(Stored data entries)

[Start of Attachment]

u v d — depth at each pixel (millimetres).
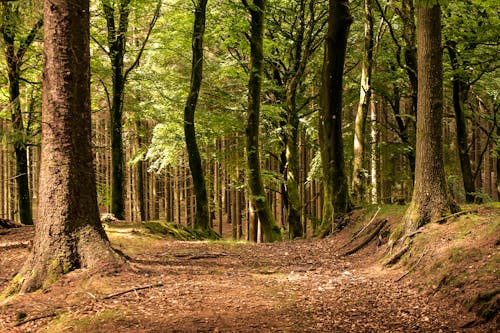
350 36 19500
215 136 19828
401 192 23781
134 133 22562
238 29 16500
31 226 13898
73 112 7617
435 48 8617
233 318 5777
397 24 17688
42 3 8250
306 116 20750
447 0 6324
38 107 16922
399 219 10578
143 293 6641
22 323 5773
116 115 16031
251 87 15562
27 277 7262
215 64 18797
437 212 8602
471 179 15750
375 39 17750
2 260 9867
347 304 6465
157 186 27141
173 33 18391
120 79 16062
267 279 8070
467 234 7520
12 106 8039
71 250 7496
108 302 6262
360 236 11352
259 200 15641
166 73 19203
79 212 7648
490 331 5348
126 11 15578
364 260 9711
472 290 6086
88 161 7809
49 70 7578
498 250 6633
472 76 15883
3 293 7242
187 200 26094
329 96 13250
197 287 7105
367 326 5645
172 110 18938
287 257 11000
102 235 7855
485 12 13820
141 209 24812
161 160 20547
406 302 6559
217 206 25625
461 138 15820
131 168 28438
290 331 5414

[End of Attachment]

Work to complete:
Every record must be transcribed faithfully, with no picture carried over.

Task output:
u v d — depth at each pixel (millimetres).
350 36 19500
215 136 19828
401 192 23781
134 133 22562
238 29 16500
31 226 13898
73 112 7617
435 48 8617
233 318 5777
397 24 17688
42 3 8250
306 116 20750
447 0 6324
38 107 16922
399 219 10578
143 293 6641
22 323 5773
116 115 16031
251 87 15562
27 277 7262
215 64 18797
437 212 8602
471 179 15750
375 39 17750
2 260 9867
347 304 6465
157 186 27141
173 33 18391
120 79 16062
267 279 8070
467 234 7520
12 106 8039
71 250 7496
108 302 6262
360 236 11352
259 200 15641
166 73 19203
79 212 7648
490 331 5348
126 11 15578
364 260 9711
472 290 6086
88 161 7809
49 70 7578
498 250 6633
472 76 15883
3 293 7242
187 200 26094
329 96 13250
197 287 7105
367 326 5645
172 110 18938
287 257 11000
102 235 7855
485 12 13820
141 209 24812
161 160 20547
406 302 6559
217 206 25625
461 138 15820
131 168 28438
290 331 5414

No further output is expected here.